## TEXTO APRESENTADO
▽
Consciente de que precisa contribuir para superar a
miséria e a exclusão, o discípulo missionário também sabe que não pode restringir sua solidariedade ao gesto
imediato da doação caritativa. Embora importante e mesmo indispensável,
a doação imediata do necessário à sobrevivência não abrange a totalidade da
opção pelos pobres. Antes de tudo, esta implica convívio, convívio,
relacionamento fraterno, atenção, escuta, acompanhamento nas dificuldades,
buscando, a partir dos próprios pobres, a mudança de
sua situação e a transformação social. Os pobres e
excluídos são sujeitos da evangelização e da promoção humana integral. Eles
estão no centro da vida da Igreja.
Em tudo isso, a Igreja reconhece a importância
da atuação no mundo da política e incentiva os leigos e leigas,
especialmente os jovens, à participação ativa e efetiva nos diversos setores
voltados para a construção de um mundo mais justo, fraterno e solidário. Daí, a
urgência na formação e apoio aos cristãos leigos e leigas para que atuem nos movimentos sociais,
conselhos de políticas públicas, associações de moradores, sindicatos, partidos
políticos e outras entidades, sempre iluminados pelo Ensino Social da Igreja.
Tão desacreditada em nossos dias, a política, no entanto, “é uma sublime
vocação, é uma das formas mais preciosas da caridade, porque busca o bem
comum”.
Frente aos efeitos das mudanças climáticas na vida
das famílias, comunidades e regiões, é preciso avançar na consciência ecológica. “Nós, os seres humanos, não somos
meramente beneficiários, mas guardiões das outras criaturas”. “A criação não é
uma propriedade, que podemos manipular a nosso bel-prazer; nem muito menos uma
propriedade que pertence só a alguns, a poucos: a criação é um dom, uma dádiva
maravilhosa que Deus nos concedeu, para a cuidarmos e utilizarmos em
benefício de todos, sempre com grande respeito e gratidão”. “A Igreja
tem uma responsabilidade a respeito da criação e deve fazer valer essa
responsabilidade na esfera pública”.
△
## DADOS FORNECIDOS
▽
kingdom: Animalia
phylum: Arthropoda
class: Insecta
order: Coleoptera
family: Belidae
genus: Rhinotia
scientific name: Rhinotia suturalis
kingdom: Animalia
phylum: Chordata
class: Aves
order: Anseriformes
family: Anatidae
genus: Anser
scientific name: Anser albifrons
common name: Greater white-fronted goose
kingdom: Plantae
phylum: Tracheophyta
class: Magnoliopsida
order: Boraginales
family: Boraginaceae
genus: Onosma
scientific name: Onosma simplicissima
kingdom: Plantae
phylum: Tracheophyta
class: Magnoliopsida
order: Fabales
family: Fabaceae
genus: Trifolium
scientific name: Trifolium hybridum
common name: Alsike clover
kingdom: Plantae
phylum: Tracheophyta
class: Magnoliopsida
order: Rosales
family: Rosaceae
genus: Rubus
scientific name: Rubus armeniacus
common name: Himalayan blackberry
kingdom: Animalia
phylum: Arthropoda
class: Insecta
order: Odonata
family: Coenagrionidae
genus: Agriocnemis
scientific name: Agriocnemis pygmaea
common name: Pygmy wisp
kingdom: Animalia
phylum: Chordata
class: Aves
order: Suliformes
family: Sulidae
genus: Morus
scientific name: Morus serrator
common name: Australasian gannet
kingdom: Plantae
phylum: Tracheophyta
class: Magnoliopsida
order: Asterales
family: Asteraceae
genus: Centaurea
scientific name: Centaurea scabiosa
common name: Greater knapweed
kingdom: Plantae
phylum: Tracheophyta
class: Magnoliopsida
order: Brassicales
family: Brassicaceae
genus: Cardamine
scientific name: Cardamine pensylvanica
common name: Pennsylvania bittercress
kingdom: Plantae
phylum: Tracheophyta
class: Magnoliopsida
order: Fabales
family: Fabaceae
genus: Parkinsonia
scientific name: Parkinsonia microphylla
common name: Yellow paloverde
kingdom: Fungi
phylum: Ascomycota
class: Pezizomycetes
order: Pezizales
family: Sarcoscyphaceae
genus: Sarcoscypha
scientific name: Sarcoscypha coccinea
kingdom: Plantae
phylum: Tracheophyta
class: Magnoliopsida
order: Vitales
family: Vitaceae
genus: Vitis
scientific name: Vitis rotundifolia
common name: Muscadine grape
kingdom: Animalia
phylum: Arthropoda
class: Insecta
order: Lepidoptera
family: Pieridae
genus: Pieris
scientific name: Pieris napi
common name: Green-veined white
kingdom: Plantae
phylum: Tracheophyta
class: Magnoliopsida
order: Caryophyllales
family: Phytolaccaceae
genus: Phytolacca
△
## TAREFAS A REALIZAR
**1)** De acordo com o texto apresentado, em que lugar da vida da Igreja estão os pobres e excluídos?
**2)** Transcreva do texto apresentado o trecho que começa em "Em tudo isso, a" e termina em "Social da Igreja.", incluindo esses dois pontos.

## RESPOSTAS ESPERADAS
**1)** No centro da vida da Igreja.

**2)**
Em tudo isso, a Igreja reconhece a importância
da atuação no mundo da política e incentiva os leigos e leigas,
especialmente os jovens, à participação ativa e efetiva nos diversos setores
voltados para a construção de um mundo mais justo, fraterno e solidário. Daí, a
urgência na formação e apoio aos cristãos leigos e leigas para que atuem nos movimentos sociais,
conselhos de políticas públicas, associações de moradores, sindicatos, partidos
políticos e outras entidades, sempre iluminados pelo Ensino Social da Igreja.